Allegheny’s coaches understand that online recruiting has its disadvantages. As a result, many of these coaches focused on bringing in students that have already visited campus. Richard Nagy, head football coach, explained how the Gators tried to bring in new students familiar with Allegheny.

“It really became a constant stay in touch through emails, texts and a lot of personal calls to distance ourselves from other people,” Nagy said. “We felt like if we put our time and effort into those that had seen the campus, we were going to have a better chance on our return.”

Despite an emphasis on bringing in rising freshmen who had seen the campus, Nagy as well as many other Allegheny coaches helped to provide a virtual experience for students considering going to school amidst the pandemic. As students returned home for online courses in the spring, Allegheny coaches and staff members stayed behind and began creating videos that covered nearly every facet of campus life.

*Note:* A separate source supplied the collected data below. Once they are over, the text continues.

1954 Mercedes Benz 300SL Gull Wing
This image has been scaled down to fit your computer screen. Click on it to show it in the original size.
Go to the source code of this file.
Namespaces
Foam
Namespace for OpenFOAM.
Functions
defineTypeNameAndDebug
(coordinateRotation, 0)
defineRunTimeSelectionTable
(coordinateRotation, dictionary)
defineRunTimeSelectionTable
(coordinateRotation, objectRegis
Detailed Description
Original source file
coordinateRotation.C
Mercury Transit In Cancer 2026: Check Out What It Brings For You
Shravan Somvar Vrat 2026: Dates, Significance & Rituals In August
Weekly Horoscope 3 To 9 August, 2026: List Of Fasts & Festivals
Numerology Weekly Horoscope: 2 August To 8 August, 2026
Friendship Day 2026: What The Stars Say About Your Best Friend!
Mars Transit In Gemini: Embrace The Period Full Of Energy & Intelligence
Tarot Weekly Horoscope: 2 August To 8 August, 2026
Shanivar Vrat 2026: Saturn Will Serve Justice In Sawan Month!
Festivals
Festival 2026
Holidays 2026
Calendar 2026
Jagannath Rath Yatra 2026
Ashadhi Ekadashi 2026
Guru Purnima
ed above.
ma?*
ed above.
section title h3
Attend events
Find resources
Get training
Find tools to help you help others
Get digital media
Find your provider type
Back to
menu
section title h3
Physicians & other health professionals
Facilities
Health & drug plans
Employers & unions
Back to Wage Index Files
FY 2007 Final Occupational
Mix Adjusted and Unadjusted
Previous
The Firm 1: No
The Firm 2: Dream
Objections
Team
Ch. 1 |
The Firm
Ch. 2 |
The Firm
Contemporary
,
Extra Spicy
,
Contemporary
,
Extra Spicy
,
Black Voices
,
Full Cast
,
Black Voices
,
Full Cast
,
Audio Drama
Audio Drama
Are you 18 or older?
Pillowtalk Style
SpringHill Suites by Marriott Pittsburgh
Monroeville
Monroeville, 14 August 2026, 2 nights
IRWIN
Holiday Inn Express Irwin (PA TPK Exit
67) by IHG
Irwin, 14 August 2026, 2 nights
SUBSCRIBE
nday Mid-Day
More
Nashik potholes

“We sent it out to alums who did videos for us,” Nagy said. “We did videos of our own players, the athletic department put on videos of the Wise Center and our basketball coaches went on a virtual campus tour. In conjunction with admissions, who added ones of their own, they also added different ones for the dorms and dining halls.”

Allegheny’s coaches had to make adjustments in their recruiting process this year from learning social media platforms to making videos of being an Allegheny athlete. Nevertheless, they still found a way to virtually connect with incoming students and were satisfied with the results.